Practical implications
Since the Asian financial crisis, Indonesia has successfully embarked on a phase of economic and political transition post-Suharto, with the cornerstones of such a strategy being a process of greater democratisation and decentralisation. However, there have been growing concerns of economic growth stagnation in recent years. One of the policies to revive the economy’s lustre adopted by the government has been to attract greater FDI inflows.

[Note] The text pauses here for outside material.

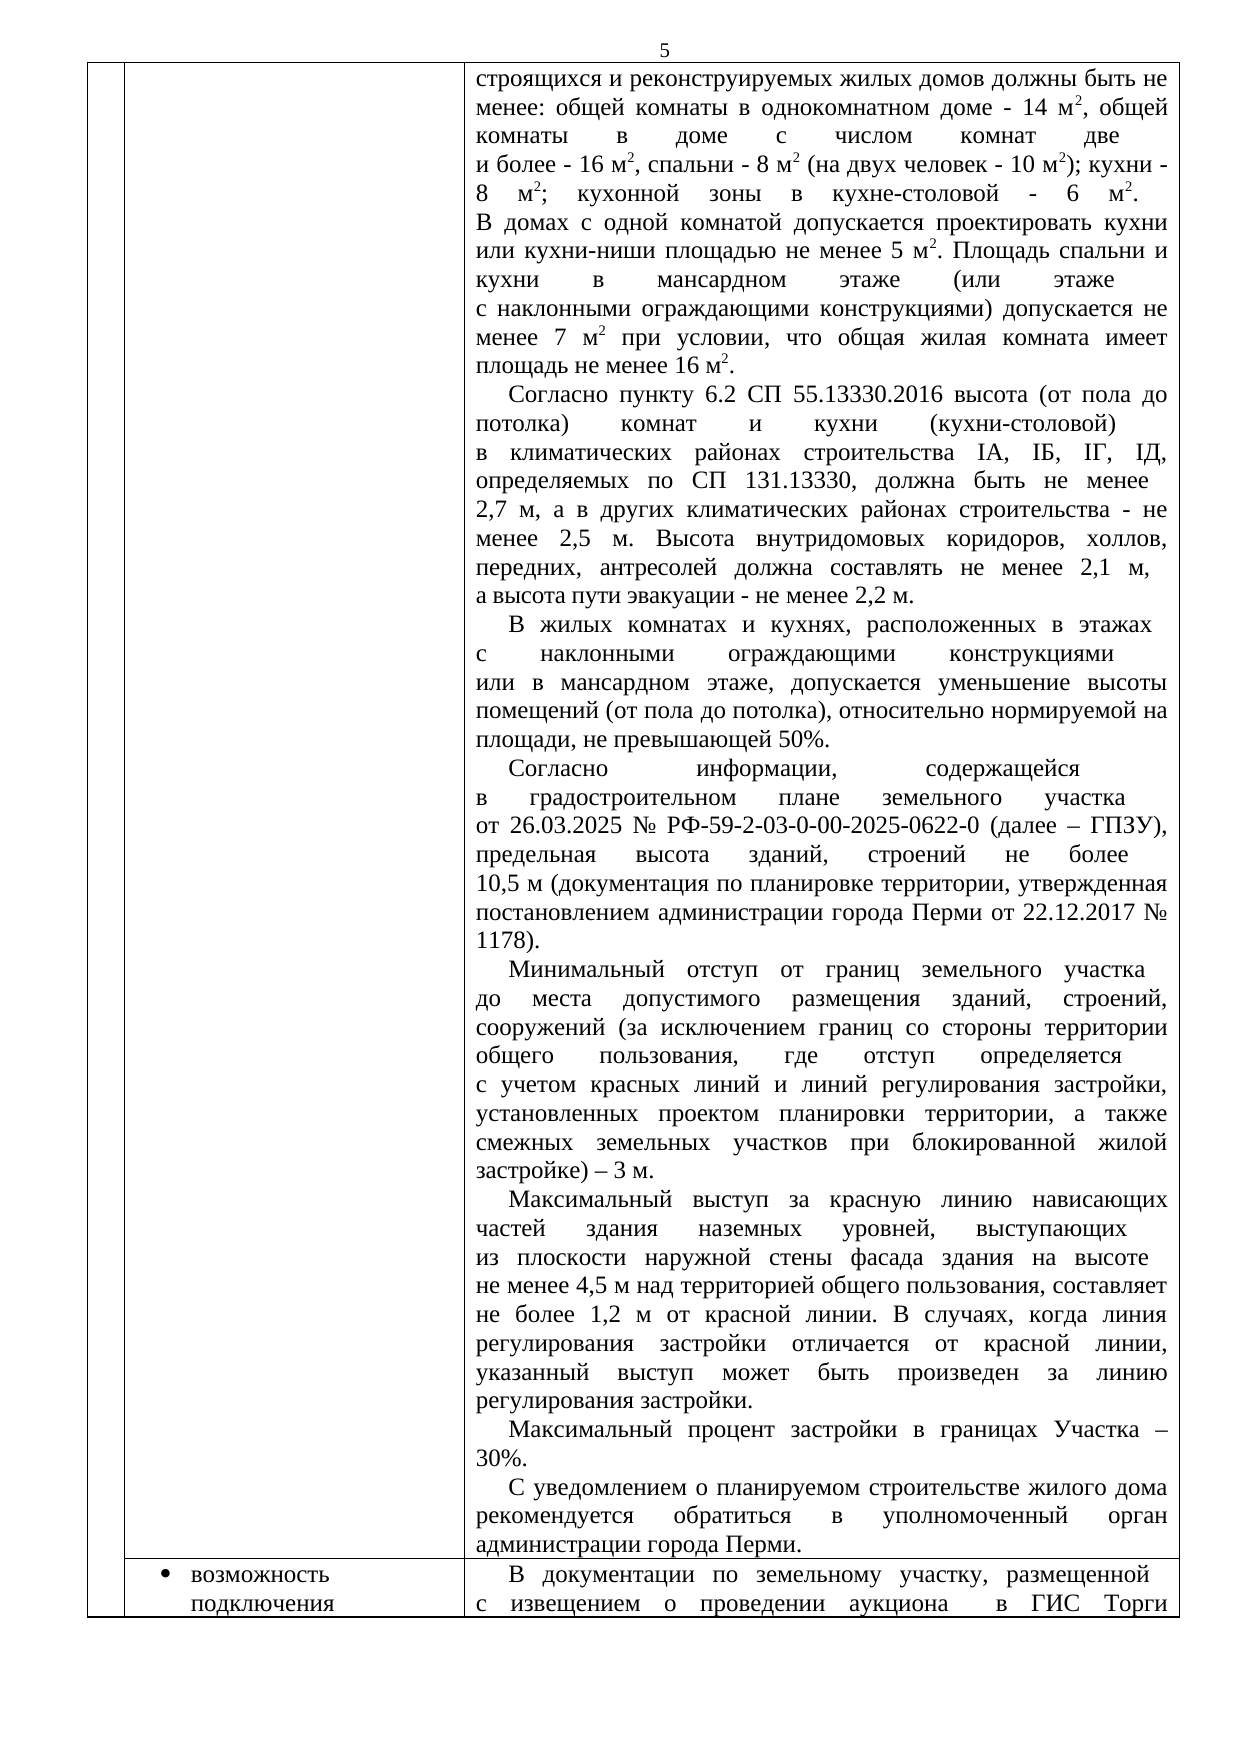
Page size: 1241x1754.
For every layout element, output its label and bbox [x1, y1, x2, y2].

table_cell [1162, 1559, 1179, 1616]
table_cell [465, 63, 1179, 1558]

In this light, this paper examines the dynamics of FDI into Indonesia and deliberates on what kinds of FDI policymakers should focus on attracting to restore the country’s growth lustre.
Originality/value
The question of whether a policy to attract FDI should be careful in distinguishing the kind of FDI it wants to attract has not been sufficiently addressed in the related literature. This paper provides a framework to understand the different macroeconomic policy implications of types of FDI and provides extensive data analysis to not only understand the types of FDI but also sources of bilateral FDI inflows to Indonesia by reconciling FDI and M&A data.